-
-
Notifications
You must be signed in to change notification settings - Fork 4.9k
Description
Currently we have a lot of structures keyed on the device ID, and assume that there will be exactly one or zero connections to a device. This is probably a design mistake, as we end up removing state for connection a when connection b is closed and things like this:
- panic: bug: ClusterConfig called on closed or nonexistent connection #4170, protocol: We somehow leak state between connections #3906, lib/model: panic: bug: ClusterConfig called on closed or nonexistent connection #3633 and further duplicates
I don't particularly want to maintain more than one connection for more than a few seconds, but it could be good to be able to do so and have things actually work during this brief period of parallellity. Apart from the issues above, I think we could solve:
-
The connection switching is racy and slow because the existing connection needs to be dropped by the other side before the new one can be accepted
-
Timeout handling is suboptimal because we don't accept a new connection until the old one has been timed out
If we could accept more than one connection per device we could do more seamless switching, accept new connections and slowly garbage collect older ones. We might also fix the bugs mentioned above.
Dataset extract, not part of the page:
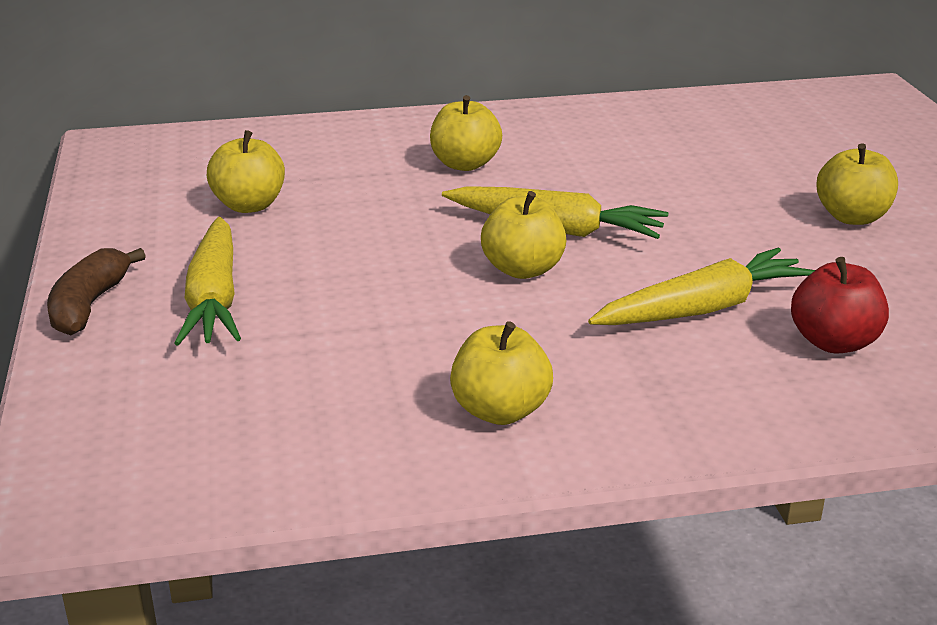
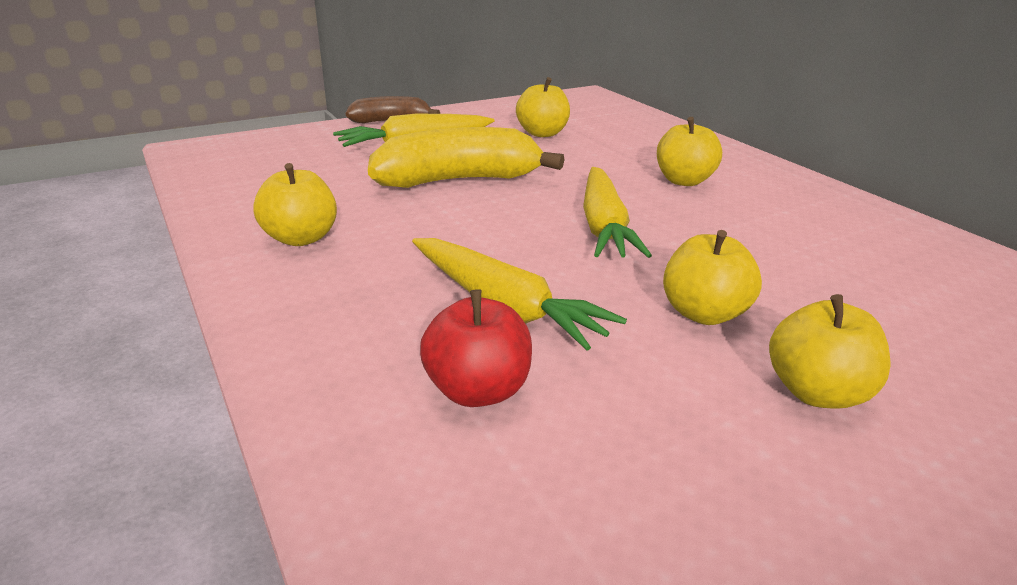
camera: 70 degrees right, 0 degrees up
yellow apple [481,191,566,279] -> yellow apple moved to [663,230,762,325]
none -> yellow banana [368,127,565,188]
Some obvious complications that would need to be taken care of:
-
Duplicate index updates. We should probably send index updates on all connections, as we don't know which one is the best / alive, but the receiving side must be able to handle this. Maybe we already do and the update becomes a no-op, but it needs to be thought about.
-
Load balancing requests over multiple connections when there is more than one, taking into account that a connection might be dead and not yet timed out so we shouldn't throw too many requests at it if it's not responding.
-
Reaping worse-priority connections once better-priority ones are established.
The people limited by TCP latency could increase some tuning value connectionsPerDevice to allow multiple, persistent connections per device, if it anyway works technically with more than one.
(#4202 is related but different and I don't want the discussion on that one to bleed over to this ticket.)
As possible implementation steps, we could:
- Key everything on connection IDs instead and retain the rest of the logic as is. This should hopefully solve a couple of bugs while not bringing any other enhancements to the table. If we have more than one connection alive towards a given device, pick one at random and pretend there was only one. This is more or less what happens today but not explicitly.
- Somehow handle when there is more than one connection more gracefully than just picking one at random.